I have used
BLAST in many different forms and on many scales, from single gene analysis to large "all vs all" comparisons. This is a short story of how I decided to delete 164GB of Blast output.
I will save my reasoning for doing such a large Blast for another post. For now, all you have to know is that I am doing an "all vs all" Blast for 2,178,194 proteins. That is (2,178,194)^2 = 24,744,529,101,636 comparisons. Sure quite a few, but nothing that a large compute cluster can't handle (go big or go home is usually my motto).
I usually use the tabular output format for Blast (-m 8). However, one of the nice functions in BioPerl allows you to calculate the coverage of all hsps with respect to the query or subject sequence. BioPerl handles the tiling of the hsps which is annoying to have to code yourself. I often use this coverage metric to filter Blast hits downstream in my pipeline. So here comes the annoying thing. The tabular output of Blast does not include the start or end positions (or length) of the sequences in the Blast comparison. Therefore, to calculate coverage you need to go back to the original sequence and retrieve the length of the sequence. I know this is not a hard thing to do, but I am a lazy programmer and I like fewer steps whenever possible. Therefore, I decided to try out the Blast
XML format (-m 7). A few test runs showed that the files were much larger (5X), but this format includes all information about the Blast run including the sequence coordinates. Therefore, I decided not to worry about space issues and launched my jobs. Bad decision.

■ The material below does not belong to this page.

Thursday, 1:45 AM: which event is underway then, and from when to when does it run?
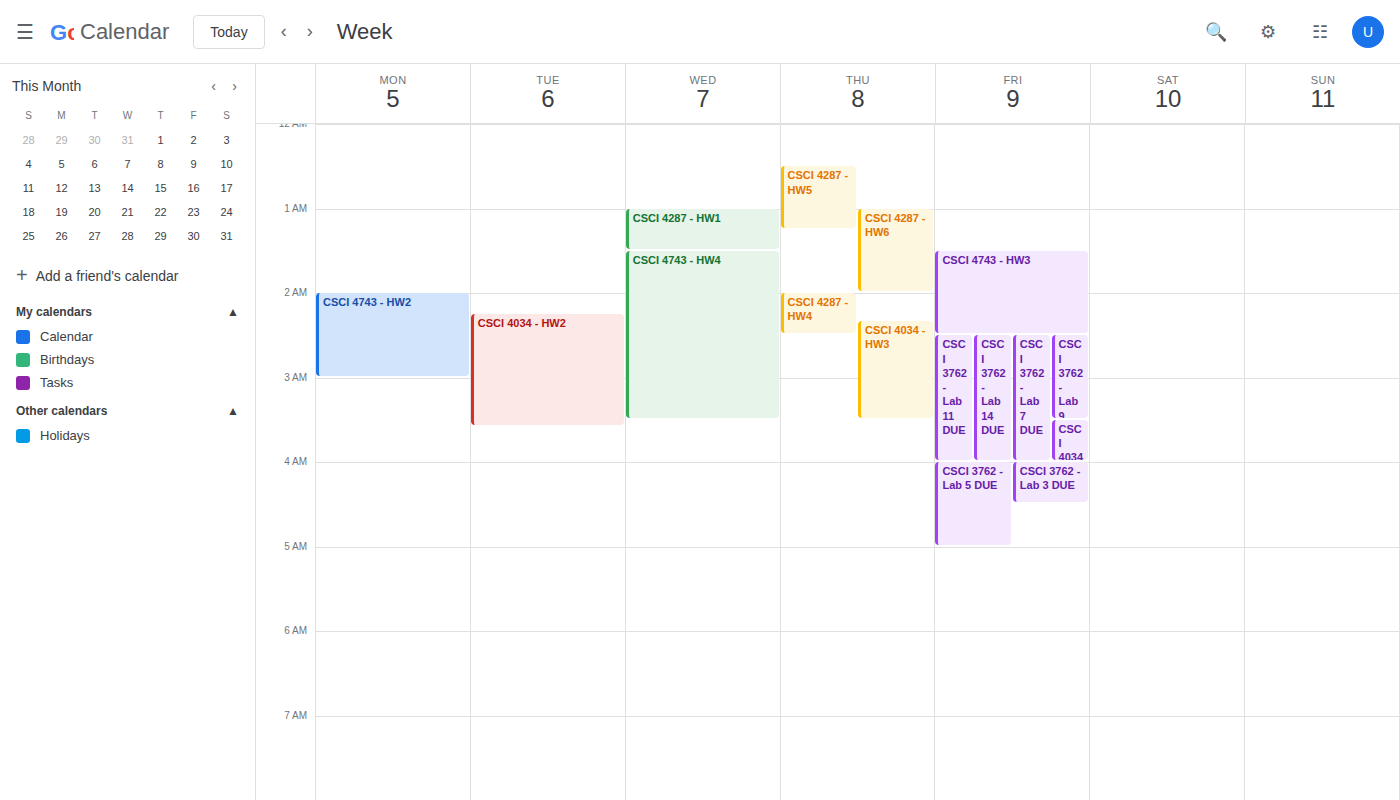
"CSCI 4287 - HW6", 1:00 AM to 2:00 AM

Well 3 days later, I find out my quota is 300GB and since I already had 150GB from another experiment the blast output put me over. I can't easily tell which jobs completed normally, so I am faced with the decision to either write a script to figure out which jobs completed normally, or scrap all the data and re-run it the right way. I have opted to delete my 164GB of blast output and re-run it using the tabular format and I might even gzip the data on the fly to ensure this doesn't happen again.
Of course this isn't rocket science, but I thought I would tell my tale in case others are in similar circumstances.